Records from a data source
'''

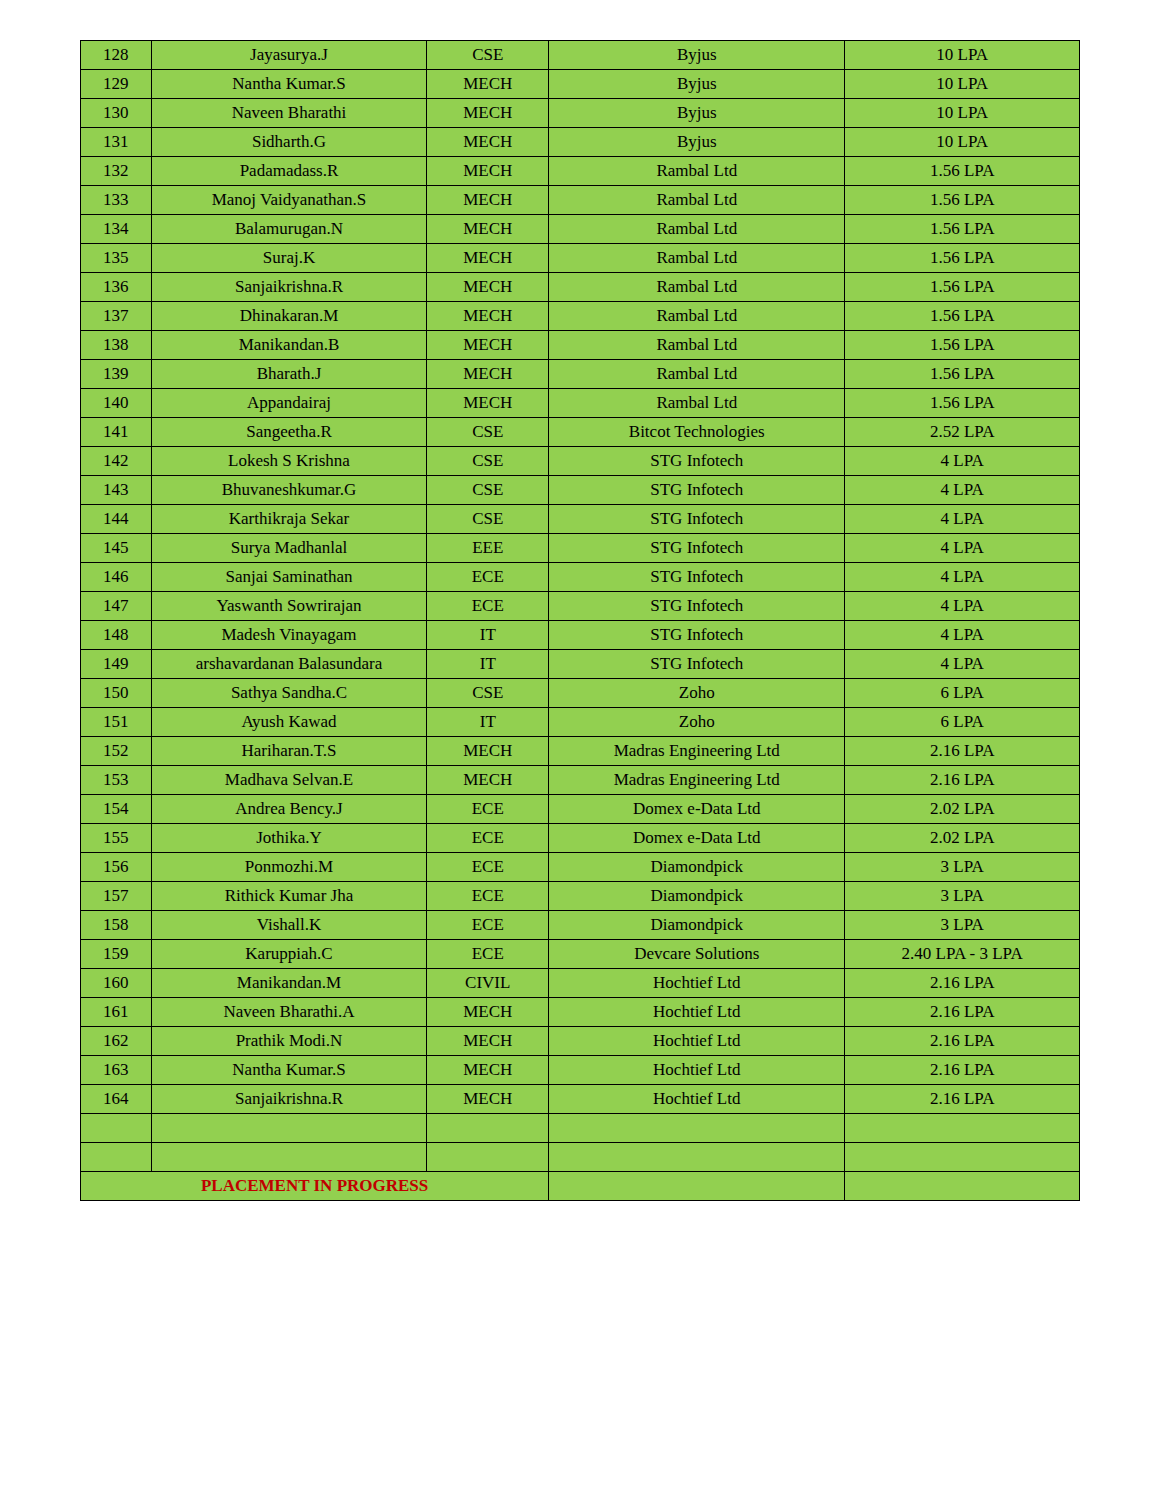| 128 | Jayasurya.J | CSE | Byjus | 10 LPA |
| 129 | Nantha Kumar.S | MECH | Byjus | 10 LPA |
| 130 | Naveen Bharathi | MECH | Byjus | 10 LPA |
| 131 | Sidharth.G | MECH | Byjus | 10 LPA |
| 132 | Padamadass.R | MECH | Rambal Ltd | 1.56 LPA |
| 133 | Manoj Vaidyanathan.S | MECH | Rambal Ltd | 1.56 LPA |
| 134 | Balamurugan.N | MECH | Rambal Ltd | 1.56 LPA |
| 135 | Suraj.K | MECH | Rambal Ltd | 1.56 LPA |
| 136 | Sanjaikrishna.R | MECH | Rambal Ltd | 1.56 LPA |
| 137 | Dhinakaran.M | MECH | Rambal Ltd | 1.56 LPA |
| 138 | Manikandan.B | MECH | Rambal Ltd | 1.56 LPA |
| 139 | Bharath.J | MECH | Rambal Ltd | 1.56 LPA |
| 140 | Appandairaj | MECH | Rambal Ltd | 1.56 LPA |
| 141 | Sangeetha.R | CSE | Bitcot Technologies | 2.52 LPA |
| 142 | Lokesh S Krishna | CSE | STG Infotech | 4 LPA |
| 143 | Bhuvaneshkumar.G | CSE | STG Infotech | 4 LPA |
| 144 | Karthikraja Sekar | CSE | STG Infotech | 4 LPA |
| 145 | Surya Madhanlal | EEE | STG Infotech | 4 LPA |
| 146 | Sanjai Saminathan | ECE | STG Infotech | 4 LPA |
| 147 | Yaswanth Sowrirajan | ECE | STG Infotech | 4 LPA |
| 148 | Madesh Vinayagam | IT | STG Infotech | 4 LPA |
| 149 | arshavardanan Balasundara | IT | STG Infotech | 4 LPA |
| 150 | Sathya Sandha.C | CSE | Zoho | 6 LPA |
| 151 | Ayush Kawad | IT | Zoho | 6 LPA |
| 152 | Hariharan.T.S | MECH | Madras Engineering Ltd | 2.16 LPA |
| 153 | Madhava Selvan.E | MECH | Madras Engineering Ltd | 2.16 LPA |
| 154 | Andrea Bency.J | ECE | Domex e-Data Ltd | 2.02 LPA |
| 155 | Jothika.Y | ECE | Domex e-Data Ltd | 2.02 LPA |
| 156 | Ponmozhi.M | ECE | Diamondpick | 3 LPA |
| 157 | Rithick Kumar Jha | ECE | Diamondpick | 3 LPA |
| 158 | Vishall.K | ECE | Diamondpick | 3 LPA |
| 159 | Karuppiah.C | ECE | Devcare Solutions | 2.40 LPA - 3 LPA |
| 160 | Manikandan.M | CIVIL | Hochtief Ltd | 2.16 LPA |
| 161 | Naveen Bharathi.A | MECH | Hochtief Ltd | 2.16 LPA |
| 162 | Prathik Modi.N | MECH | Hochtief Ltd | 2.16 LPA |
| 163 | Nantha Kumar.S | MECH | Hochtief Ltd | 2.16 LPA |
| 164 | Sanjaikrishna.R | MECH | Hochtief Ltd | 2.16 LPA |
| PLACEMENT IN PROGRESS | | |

'''
'''

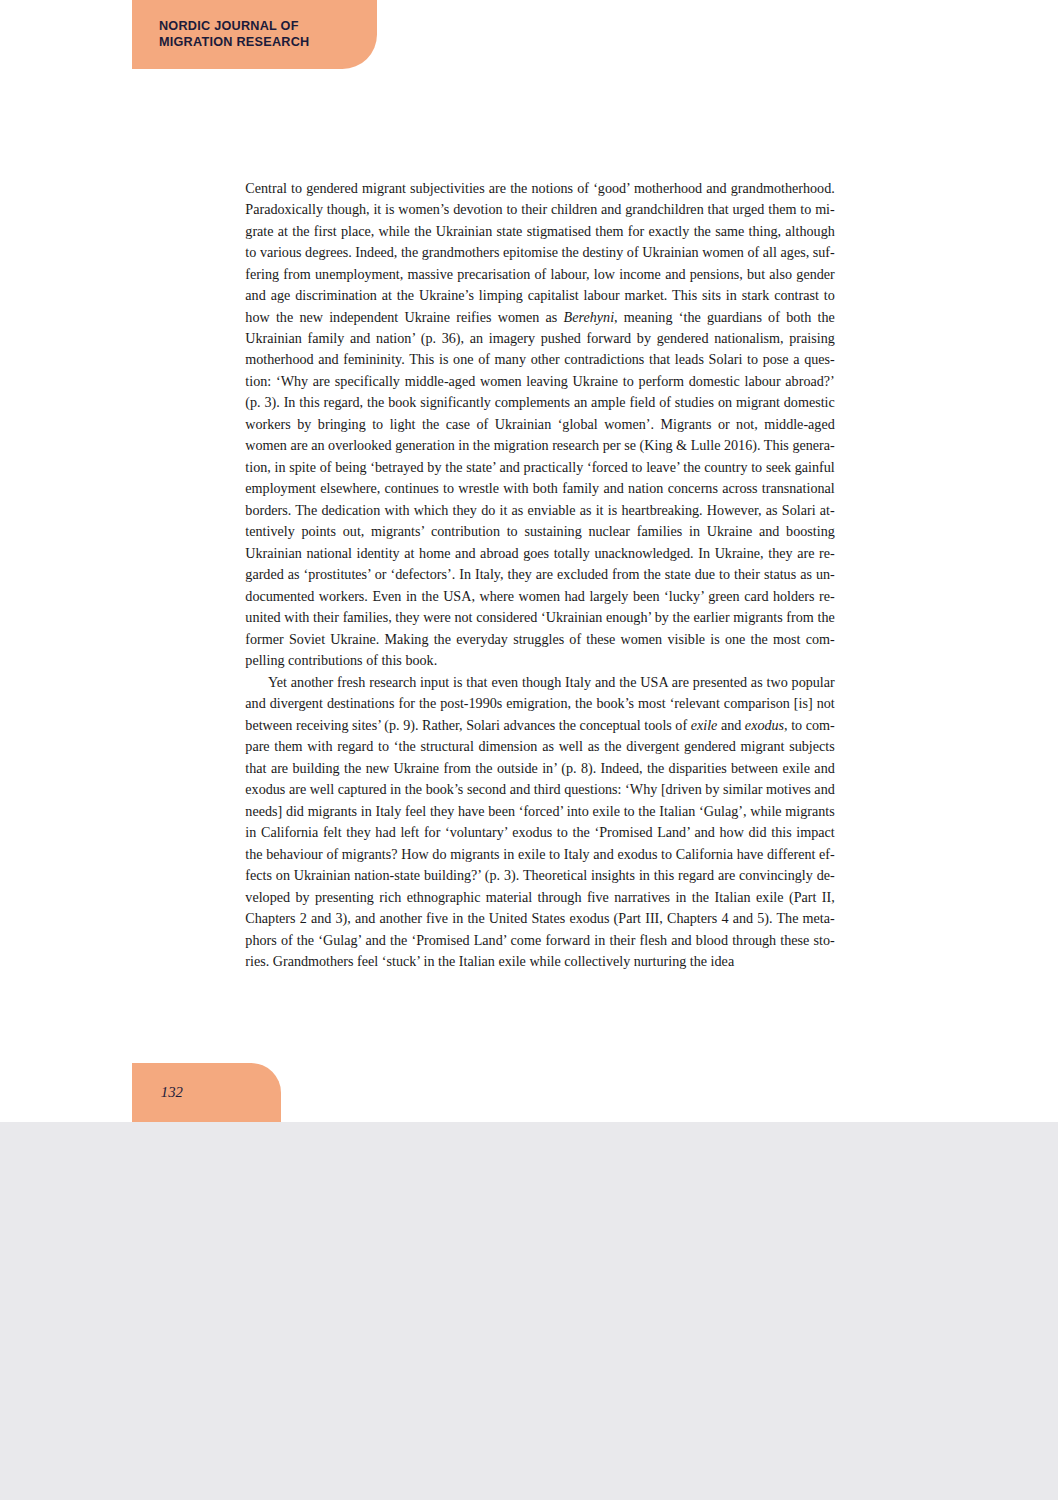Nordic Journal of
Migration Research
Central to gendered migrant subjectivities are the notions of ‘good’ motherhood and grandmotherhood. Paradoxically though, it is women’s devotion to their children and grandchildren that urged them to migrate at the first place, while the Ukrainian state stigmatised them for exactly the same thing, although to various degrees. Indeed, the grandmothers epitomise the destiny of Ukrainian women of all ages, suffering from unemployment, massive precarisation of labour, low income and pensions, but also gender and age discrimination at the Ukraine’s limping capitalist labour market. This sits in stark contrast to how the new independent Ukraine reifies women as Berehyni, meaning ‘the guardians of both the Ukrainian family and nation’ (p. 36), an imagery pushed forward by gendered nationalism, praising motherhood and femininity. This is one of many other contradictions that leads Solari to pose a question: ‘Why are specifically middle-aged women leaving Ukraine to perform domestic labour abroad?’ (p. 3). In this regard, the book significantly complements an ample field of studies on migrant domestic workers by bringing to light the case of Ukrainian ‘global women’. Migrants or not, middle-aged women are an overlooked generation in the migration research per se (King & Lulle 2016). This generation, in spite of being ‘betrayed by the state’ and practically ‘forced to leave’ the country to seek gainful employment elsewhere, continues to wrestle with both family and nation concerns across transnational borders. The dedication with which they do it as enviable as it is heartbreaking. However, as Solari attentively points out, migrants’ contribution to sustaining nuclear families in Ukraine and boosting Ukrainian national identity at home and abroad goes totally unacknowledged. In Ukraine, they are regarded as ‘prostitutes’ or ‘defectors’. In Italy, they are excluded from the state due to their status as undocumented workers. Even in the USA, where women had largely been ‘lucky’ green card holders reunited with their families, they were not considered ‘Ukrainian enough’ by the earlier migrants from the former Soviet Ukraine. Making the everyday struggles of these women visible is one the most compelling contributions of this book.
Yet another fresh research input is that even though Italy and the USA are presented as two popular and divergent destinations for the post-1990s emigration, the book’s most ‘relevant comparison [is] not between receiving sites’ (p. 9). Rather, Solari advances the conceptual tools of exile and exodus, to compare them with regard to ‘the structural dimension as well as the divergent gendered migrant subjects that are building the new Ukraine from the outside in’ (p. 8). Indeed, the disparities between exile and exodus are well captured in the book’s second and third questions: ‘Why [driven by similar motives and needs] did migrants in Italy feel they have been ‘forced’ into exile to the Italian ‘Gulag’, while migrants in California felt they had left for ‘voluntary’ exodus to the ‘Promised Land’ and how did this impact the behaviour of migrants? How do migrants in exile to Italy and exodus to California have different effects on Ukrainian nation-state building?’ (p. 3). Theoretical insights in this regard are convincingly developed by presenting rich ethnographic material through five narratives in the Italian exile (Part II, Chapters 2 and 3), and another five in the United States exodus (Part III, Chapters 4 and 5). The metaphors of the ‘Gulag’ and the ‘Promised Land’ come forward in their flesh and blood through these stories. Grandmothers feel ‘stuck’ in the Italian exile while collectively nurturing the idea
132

'''

* [Work to be completed]: Repeat the entries above verbatim, but only from the line that has "156 | Ponmozhi.M" down to the line that has "163 | Nantha", inclusive.

* [Final answer]:
| 156 | Ponmozhi.M | ECE | Diamondpick | 3 LPA |
| 157 | Rithick Kumar Jha | ECE | Diamondpick | 3 LPA |
| 158 | Vishall.K | ECE | Diamondpick | 3 LPA |
| 159 | Karuppiah.C | ECE | Devcare Solutions | 2.40 LPA - 3 LPA |
| 160 | Manikandan.M | CIVIL | Hochtief Ltd | 2.16 LPA |
| 161 | Naveen Bharathi.A | MECH | Hochtief Ltd | 2.16 LPA |
| 162 | Prathik Modi.N | MECH | Hochtief Ltd | 2.16 LPA |
| 163 | Nantha Kumar.S | MECH | Hochtief Ltd | 2.16 LPA |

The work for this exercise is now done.